Alors quelle réponse apporter à ces enjeux ? 

Aucun de nos pays européens – sauf à utiliser l’arme nucléaire – ne peut conserver sa souveraineté seul. Si cela est vrai, alors la souveraineté nationale est conditionnée à une souveraineté européenne qu’il faut construire d’urgence. En matière de défense, cela signifie d’ores-et-déjà de dépasser ce que l’OTAN a réalisé en appliquant les principes du « pooling and sharing » et du partage des missions avec bouclier américain en sus au profit d’une véritable harmonisation et coordination des moyens européens à tous les niveaux : personnels, équipements, logistique, industries, finances et bien entendu et surtout en matière de stratégie et de concepts d’engagement. 

Pour cela, nous devons faire face actuellement à trois menaces majeures pour la paix en Europe et dans nos cités :  

Longtemps un frein à certaines formes de coopération entre la France et l’Allemagne, la menace à l’Est ne semble plus vraiment donner matière à discussion entre les grands pays européens. Le fait que l’invasion de l’Ukraine par la Russie ne soit pas une attaque du territoire de l’Union européenne n’est pas due au manque d’ambition de la Russie, mais plutôt au refus de nos pays de recevoir l’Ukraine en Europe. Il en va de même pour les risques qu’encourent depuis des années la Géorgie ou la Moldavie, deux pays qui aspirent pour les mêmes raisons que l’Ukraine à être membres de l’UE et que nous faisons patienter pour des raisons aussi évidentes qu’inavouables… Pour faire face à l’Est, force est de reconnaitre que ce n’est qu’ensemble que nous le pourrons, ce que les pays baltes proclament depuis des décennies et que la Suède et la Finlande viennent d’acter en demandant à devenir membres de l’OTAN.

### Lignes extraites d'une collection
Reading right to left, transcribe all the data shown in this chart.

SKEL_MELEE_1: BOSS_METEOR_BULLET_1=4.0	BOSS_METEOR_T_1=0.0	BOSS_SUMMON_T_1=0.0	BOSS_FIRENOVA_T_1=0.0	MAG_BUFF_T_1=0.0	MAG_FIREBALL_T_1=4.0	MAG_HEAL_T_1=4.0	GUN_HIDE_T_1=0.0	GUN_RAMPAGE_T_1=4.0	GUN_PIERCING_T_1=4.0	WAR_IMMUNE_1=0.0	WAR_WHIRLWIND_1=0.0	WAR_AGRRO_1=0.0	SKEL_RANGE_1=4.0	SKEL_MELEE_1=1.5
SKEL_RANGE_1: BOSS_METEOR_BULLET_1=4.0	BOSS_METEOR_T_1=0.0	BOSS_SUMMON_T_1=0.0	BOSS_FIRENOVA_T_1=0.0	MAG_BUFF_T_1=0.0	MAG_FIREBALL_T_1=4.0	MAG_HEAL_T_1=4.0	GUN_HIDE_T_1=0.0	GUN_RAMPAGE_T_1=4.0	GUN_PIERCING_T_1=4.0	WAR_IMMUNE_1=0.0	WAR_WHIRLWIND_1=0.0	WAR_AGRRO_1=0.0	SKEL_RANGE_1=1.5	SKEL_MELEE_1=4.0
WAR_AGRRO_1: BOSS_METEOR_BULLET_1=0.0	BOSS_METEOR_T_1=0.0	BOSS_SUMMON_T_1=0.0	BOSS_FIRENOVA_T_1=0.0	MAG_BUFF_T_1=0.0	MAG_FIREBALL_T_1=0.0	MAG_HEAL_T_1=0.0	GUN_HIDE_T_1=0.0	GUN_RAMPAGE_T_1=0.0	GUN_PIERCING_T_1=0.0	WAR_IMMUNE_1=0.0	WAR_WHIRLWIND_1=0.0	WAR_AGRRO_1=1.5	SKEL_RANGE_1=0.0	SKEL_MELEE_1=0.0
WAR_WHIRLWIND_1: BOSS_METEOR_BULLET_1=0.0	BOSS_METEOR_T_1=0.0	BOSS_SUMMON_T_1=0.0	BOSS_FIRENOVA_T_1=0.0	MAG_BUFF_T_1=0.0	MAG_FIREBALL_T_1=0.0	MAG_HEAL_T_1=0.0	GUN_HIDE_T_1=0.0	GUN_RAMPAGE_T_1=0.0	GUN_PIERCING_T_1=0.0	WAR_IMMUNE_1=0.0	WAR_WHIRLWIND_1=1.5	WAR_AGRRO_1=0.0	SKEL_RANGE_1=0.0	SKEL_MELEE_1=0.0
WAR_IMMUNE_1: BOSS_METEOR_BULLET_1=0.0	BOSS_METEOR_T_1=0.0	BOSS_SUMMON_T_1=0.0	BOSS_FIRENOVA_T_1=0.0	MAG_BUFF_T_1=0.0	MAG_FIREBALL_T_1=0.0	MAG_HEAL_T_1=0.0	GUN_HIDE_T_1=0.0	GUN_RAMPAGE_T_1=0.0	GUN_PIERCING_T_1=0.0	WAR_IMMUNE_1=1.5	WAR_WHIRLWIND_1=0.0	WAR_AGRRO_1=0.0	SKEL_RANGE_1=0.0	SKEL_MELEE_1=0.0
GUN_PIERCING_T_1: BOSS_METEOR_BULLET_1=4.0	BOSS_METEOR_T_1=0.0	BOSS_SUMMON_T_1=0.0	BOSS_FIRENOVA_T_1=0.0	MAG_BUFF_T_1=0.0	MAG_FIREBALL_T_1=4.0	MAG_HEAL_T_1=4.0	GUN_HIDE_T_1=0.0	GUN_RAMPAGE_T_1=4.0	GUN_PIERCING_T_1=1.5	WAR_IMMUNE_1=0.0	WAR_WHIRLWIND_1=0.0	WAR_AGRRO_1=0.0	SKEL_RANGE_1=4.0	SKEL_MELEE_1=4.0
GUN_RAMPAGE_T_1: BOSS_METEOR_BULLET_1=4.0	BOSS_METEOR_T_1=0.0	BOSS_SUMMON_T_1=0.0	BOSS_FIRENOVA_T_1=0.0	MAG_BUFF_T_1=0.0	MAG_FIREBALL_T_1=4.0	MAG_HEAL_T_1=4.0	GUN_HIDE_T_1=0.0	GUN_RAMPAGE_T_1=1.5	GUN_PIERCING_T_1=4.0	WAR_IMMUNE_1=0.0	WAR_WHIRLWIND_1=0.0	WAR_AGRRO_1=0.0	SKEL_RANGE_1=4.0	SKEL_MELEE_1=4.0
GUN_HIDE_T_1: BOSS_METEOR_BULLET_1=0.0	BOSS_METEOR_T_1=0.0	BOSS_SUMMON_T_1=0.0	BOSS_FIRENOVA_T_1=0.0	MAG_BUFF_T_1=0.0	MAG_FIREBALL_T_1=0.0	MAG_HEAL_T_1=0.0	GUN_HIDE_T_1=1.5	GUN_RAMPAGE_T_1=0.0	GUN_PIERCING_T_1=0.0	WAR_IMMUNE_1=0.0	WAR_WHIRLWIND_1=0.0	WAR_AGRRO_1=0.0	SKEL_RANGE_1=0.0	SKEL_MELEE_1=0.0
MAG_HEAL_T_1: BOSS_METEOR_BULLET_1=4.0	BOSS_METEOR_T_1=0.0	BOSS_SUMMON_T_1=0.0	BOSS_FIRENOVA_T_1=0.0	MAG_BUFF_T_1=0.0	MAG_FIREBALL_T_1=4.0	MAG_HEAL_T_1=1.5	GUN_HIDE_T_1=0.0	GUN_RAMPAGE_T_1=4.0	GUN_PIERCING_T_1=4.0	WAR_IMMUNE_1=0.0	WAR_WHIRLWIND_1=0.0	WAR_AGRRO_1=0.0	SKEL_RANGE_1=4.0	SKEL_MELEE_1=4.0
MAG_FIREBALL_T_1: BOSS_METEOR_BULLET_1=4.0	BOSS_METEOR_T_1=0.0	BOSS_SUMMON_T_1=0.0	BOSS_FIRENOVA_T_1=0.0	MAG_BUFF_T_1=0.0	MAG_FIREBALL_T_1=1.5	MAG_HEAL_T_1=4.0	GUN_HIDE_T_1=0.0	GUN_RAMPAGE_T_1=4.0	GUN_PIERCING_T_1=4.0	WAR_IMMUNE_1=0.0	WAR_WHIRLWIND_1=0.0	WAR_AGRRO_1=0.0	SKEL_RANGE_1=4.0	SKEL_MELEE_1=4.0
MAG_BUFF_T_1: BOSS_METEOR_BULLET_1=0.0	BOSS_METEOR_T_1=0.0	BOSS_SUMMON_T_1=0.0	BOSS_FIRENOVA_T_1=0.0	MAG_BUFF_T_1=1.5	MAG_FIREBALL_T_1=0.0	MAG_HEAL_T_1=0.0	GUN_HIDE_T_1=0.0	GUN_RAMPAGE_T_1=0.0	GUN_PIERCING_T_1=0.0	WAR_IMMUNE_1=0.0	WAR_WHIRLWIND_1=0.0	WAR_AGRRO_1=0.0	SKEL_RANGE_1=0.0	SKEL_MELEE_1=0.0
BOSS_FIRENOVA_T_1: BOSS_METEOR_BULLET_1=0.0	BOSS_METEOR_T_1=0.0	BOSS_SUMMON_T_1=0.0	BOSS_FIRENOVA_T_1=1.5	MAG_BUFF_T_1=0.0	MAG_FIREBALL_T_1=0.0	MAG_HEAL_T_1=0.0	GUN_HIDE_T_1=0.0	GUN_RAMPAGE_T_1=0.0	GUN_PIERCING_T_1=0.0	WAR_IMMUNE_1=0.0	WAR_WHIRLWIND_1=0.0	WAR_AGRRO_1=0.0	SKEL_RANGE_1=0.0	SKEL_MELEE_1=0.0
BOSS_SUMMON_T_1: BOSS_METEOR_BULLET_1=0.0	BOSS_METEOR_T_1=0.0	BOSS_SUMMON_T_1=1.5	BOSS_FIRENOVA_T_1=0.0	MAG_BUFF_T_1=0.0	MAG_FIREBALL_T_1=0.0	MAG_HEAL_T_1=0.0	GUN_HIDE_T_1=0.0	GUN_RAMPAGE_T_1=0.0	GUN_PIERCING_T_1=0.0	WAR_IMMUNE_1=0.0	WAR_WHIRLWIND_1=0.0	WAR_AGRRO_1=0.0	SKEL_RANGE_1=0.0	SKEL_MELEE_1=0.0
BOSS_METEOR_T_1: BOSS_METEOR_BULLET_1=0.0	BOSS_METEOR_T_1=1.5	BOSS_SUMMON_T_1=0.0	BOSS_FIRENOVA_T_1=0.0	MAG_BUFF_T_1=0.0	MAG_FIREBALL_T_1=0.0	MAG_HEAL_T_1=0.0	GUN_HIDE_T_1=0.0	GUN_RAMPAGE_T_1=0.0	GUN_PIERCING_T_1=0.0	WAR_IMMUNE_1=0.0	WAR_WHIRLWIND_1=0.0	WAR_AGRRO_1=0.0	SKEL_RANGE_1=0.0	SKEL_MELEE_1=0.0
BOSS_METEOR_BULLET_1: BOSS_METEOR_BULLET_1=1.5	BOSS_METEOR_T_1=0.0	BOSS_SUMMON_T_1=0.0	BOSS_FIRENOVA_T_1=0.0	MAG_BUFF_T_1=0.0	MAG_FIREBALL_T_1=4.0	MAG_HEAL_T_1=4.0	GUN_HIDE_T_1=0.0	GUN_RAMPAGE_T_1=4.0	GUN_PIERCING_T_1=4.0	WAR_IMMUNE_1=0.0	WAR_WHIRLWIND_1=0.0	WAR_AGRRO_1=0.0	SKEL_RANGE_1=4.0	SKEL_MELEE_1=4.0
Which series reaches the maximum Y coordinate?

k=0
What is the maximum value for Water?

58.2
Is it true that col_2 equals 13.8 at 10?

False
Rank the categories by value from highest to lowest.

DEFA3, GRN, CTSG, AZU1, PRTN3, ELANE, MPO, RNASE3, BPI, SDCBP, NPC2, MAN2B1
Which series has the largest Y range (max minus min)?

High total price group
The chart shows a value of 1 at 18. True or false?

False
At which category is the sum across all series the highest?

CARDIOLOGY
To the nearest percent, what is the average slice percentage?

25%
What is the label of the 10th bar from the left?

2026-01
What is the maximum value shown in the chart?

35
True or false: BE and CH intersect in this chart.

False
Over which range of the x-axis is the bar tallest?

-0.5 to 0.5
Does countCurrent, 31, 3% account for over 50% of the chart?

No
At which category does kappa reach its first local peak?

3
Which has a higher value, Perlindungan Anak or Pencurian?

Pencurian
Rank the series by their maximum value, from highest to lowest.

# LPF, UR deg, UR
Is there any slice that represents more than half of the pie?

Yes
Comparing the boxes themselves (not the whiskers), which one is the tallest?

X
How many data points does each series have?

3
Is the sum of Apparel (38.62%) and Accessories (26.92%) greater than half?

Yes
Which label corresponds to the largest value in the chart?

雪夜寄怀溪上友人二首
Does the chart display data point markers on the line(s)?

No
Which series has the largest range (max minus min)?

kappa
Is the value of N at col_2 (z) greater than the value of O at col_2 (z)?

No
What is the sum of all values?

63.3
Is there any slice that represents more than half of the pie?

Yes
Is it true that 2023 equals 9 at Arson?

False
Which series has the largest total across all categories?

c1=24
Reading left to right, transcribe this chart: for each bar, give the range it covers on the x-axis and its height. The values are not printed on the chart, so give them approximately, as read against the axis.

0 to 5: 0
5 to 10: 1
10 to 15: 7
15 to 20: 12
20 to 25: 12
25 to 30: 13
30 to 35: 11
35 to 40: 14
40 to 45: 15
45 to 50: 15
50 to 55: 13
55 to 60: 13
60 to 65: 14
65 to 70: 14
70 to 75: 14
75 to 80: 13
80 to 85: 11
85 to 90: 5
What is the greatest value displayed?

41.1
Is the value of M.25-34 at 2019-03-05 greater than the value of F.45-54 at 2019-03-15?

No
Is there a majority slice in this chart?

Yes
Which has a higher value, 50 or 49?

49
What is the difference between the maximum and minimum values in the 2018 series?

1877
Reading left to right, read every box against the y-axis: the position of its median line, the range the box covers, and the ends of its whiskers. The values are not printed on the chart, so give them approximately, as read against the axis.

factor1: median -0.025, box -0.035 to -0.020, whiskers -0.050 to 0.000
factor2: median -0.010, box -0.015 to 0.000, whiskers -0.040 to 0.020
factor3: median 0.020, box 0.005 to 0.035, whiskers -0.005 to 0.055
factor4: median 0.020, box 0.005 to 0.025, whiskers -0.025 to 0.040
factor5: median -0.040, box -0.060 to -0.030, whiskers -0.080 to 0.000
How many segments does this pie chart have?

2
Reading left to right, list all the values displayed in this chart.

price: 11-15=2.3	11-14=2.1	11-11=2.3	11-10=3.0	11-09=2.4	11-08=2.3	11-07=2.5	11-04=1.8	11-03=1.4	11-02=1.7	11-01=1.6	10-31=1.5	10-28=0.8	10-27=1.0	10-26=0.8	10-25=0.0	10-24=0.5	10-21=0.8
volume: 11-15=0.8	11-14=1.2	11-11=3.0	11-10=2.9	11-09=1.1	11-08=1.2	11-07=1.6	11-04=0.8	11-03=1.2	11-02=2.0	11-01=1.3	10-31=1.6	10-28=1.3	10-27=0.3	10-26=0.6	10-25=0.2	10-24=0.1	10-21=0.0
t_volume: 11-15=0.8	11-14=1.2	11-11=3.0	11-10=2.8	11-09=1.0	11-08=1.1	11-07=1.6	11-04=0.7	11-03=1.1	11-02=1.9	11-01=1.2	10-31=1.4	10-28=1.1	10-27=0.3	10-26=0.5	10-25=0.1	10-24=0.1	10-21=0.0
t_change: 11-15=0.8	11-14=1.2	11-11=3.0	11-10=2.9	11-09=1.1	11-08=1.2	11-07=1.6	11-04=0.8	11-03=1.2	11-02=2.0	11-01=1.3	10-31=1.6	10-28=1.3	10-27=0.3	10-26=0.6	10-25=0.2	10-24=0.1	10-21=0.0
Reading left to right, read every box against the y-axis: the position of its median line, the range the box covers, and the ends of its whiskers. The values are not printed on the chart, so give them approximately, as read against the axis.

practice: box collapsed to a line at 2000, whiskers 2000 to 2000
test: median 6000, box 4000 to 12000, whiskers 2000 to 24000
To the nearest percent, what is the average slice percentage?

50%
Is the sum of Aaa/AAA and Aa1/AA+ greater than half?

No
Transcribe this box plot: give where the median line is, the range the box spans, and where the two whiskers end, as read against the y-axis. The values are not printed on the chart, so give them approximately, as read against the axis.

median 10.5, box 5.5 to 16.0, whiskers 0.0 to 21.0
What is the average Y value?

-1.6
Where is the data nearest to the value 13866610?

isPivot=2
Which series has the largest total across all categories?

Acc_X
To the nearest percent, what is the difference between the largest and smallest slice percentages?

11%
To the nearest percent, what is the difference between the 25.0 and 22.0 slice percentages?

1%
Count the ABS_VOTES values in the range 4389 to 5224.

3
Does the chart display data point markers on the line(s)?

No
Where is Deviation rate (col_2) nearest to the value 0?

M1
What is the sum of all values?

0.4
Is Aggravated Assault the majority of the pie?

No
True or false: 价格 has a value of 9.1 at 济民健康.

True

### LISTE DES ACTIVITÉS
a – D'après l'extrait, quels pays viennent de demander à devenir membres de l'OTAN ?
b – Recopiez le passage de l'extrait qui commence par « Aucun de nos » et se termine par « de concepts d’engagement. », en remplaçant « équipements » par « matériels ».

### CORRIGÉS
a – La Suède et la Finlande.

b –
Aucun de nos pays européens – sauf à utiliser l’arme nucléaire – ne peut conserver sa souveraineté seul. Si cela est vrai, alors la souveraineté nationale est conditionnée à une souveraineté européenne qu’il faut construire d’urgence. En matière de défense, cela signifie d’ores-et-déjà de dépasser ce que l’OTAN a réalisé en appliquant les principes du « pooling and sharing » et du partage des missions avec bouclier américain en sus au profit d’une véritable harmonisation et coordination des moyens européens à tous les niveaux : personnels, matériels, logistique, industries, finances et bien entendu et surtout en matière de stratégie et de concepts d’engagement.